--- Start of Passage shown ---
GeeCON Prague 2014*
The moose likes JDBC and the fly likes SQL databases Big Moose Saloon
  Search | Java FAQ | Recent Topics | Flagged Topics | Hot Topics | Zero Replies
Register / Login


JavaRanch » Java Forums » Databases » JDBC
Bookmark "SQL databases" Watch "SQL databases" New topic
Author

SQL databases

colin shuker
Ranch Hand

Joined: Apr 11, 2005
Posts: 744
Hi, I'm interested to know about performance in sql tables.

I have a table, with 2 bigint columns, and a query of the form "select col2 from table where col1=someValue".
There will be 1 row satisfying the query, or no rows at all.

I currently have 6,800,000 rows of data spread evenly over 10 tables containing 680,000 rows each.

The time for 1 query is 0.1 seconds.

My question is, would it be faster or slower to use 1 large table, or more smaller tables?

I can test it out, but it is time consuming handling such a high quantity of data.

Thanks for any input.
Martin Vajsar
Sheriff

Joined: Aug 22, 2010
Posts: 3610
    
  60

Most probably the time will be nearly the same.

Your query is certainly getting the row via an index. Therefore total size of data is irrelevant, since index lookup time is practically constant. With really small tables your index might (just might) have lower height, saving maybe one logical IO operation, but that probably would not offset additional maintenance of managing 10 tables and partitioning data against them.

That is assuming that you'll know which table would contain the value you're looking up. If it could be any of the ten tables, you'd of course have to probe every one, and the resulting ten queries would probably take about ten times more time than a single query against one big table.

What could speed things up a bit would be if you indexed both of the columns. In some databases the optimizer would figure out it can answer the query directly from index and would not have to read data from the table at all, saving one logical IO for every query. And some databases (eg. Oracle) allow you to create index organized table, so that you can get rid of the unneeded underlying table altogether, saving space and update time.
--- End of Passage shown ---
--- Start of Given records ---
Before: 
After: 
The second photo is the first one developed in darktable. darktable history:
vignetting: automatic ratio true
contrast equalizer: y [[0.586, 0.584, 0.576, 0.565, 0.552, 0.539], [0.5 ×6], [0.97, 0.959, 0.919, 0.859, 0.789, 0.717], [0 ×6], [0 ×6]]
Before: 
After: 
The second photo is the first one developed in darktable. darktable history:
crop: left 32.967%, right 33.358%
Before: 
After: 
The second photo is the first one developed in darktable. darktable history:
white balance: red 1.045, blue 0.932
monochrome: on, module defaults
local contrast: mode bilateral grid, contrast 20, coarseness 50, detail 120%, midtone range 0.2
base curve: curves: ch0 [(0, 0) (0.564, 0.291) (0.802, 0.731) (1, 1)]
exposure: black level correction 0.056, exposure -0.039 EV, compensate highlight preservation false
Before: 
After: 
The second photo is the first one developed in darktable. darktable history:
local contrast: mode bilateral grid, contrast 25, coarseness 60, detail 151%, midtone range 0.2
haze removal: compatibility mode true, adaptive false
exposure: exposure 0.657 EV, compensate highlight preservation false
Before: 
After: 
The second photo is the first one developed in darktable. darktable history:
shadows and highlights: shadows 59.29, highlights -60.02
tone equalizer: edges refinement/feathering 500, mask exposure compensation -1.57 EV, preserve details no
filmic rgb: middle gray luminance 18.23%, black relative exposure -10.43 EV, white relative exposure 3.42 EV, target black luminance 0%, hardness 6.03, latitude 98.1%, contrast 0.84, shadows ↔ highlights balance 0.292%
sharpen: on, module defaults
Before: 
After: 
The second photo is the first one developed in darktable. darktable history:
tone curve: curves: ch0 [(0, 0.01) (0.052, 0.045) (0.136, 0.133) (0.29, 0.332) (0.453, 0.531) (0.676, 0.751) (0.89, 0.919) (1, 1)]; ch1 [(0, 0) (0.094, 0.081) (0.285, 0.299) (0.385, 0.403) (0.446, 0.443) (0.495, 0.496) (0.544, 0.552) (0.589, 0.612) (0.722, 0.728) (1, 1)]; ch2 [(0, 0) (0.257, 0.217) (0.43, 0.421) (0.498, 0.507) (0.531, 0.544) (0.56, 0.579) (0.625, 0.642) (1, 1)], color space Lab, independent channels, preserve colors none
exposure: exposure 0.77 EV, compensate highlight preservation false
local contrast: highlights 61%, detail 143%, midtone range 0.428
--- End of Given records ---
_Goals_
a) From the SQL databases thread, transcribe the part that opens with the words containing "colin shuker" and closes with "is 0.1 seconds.".
b) Restate the paragraph of the SQL databases thread that begins "What could speed things up a bit" as a short bulleted list that keeps its main facts.

_Solution list_
a)
colin shuker
Ranch Hand

Joined: Apr 11, 2005
Posts: 744
Hi, I'm interested to know about performance in sql tables.

I have a table, with 2 bigint columns, and a query of the form "select col2 from table where col1=someValue".
There will be 1 row satisfying the query, or no rows at all.

I currently have 6,800,000 rows of data spread evenly over 10 tables containing 680,000 rows each.

The time for 1 query is 0.1 seconds.

b)
- Indexing both columns could speed things up a bit.
- In some databases, the optimizer would then answer the query directly from the index, skipping the table read and saving one logical IO per query.
- Some databases (e.g., Oracle) allow an index-organized table, which removes the unneeded underlying table and saves space and update time.